Please copy every line from the following entries in which the word "false" appears.

**** MATERIAL TO PROCESS ****

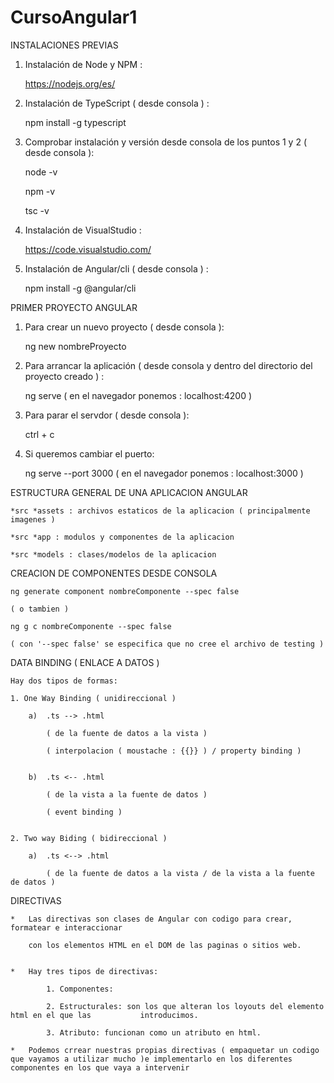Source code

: # CursoAngular1

INSTALACIONES PREVIAS

1. Instalación de Node y NPM :

    https://nodejs.org/es/

2. Instalación de TypeScript ( desde consola ) :

    npm install -g typescript

3. Comprobar instalación y versión desde consola de los puntos 1 y 2 ( desde consola ):

    node -v

    npm -v

    tsc -v

4. Instalación de VisualStudio :

    https://code.visualstudio.com/

5. Instalación de Angular/cli ( desde consola ) :

    npm install -g @angular/cli

PRIMER PROYECTO ANGULAR


1. Para crear un nuevo proyecto ( desde consola ):

    ng new nombreProyecto


2. Para arrancar la aplicación ( desde consola y dentro del directorio del proyecto creado ) :

    ng serve  ( en el navegador ponemos : localhost:4200 )   


3. Para parar el servdor ( desde consola ): 

    ctrl + c


4. Si queremos cambiar el puerto: 

    ng serve --port 3000 ( en el navegador ponemos : localhost:3000 )   


ESTRUCTURA GENERAL DE UNA APLICACION ANGULAR

    *src *assets : archivos estaticos de la aplicacion ( principalmente imagenes )

    *src *app : modulos y componentes de la aplicacion

    *src *models : clases/modelos de la aplicacion

CREACION DE COMPONENTES DESDE CONSOLA

    ng generate component nombreComponente --spec false

    ( o tambien )

    ng g c nombreComponente --spec false

    ( con '--spec false' se especifica que no cree el archivo de testing )

DATA BINDING ( ENLACE A DATOS )

    Hay dos tipos de formas:

    1. One Way Binding ( unidireccional )

        a)  .ts --> .html 

            ( de la fuente de datos a la vista )

            ( interpolacion ( moustache : {{}} ) / property binding )


        b)  .ts <-- .html

            ( de la vista a la fuente de datos )

            ( event binding )


    2. Two way Biding ( bidireccional )

        a)  .ts <--> .html

            ( de la fuente de datos a la vista / de la vista a la fuente de datos )

DIRECTIVAS

    *   Las directivas son clases de Angular con codigo para crear, formatear e interaccionar

        con los elementos HTML en el DOM de las paginas o sitios web.


    *   Hay tres tipos de directivas:

            1. Componentes: 

            2. Estructurales: son los que alteran los loyouts del elemento html en el que las           introducimos.

            3. Atributo: funcionan como un atributo en html.

    *   Podemos crrear nuestras propias directivas ( empaquetar un codigo que vayamos a utilizar mucho )e implementarlo en los diferentes componentes en los que vaya a intervenir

****

* _COMPLETED TASK_:
    ng generate component nombreComponente --spec false
    ng g c nombreComponente --spec false
    ( con '--spec false' se especifica que no cree el archivo de testing )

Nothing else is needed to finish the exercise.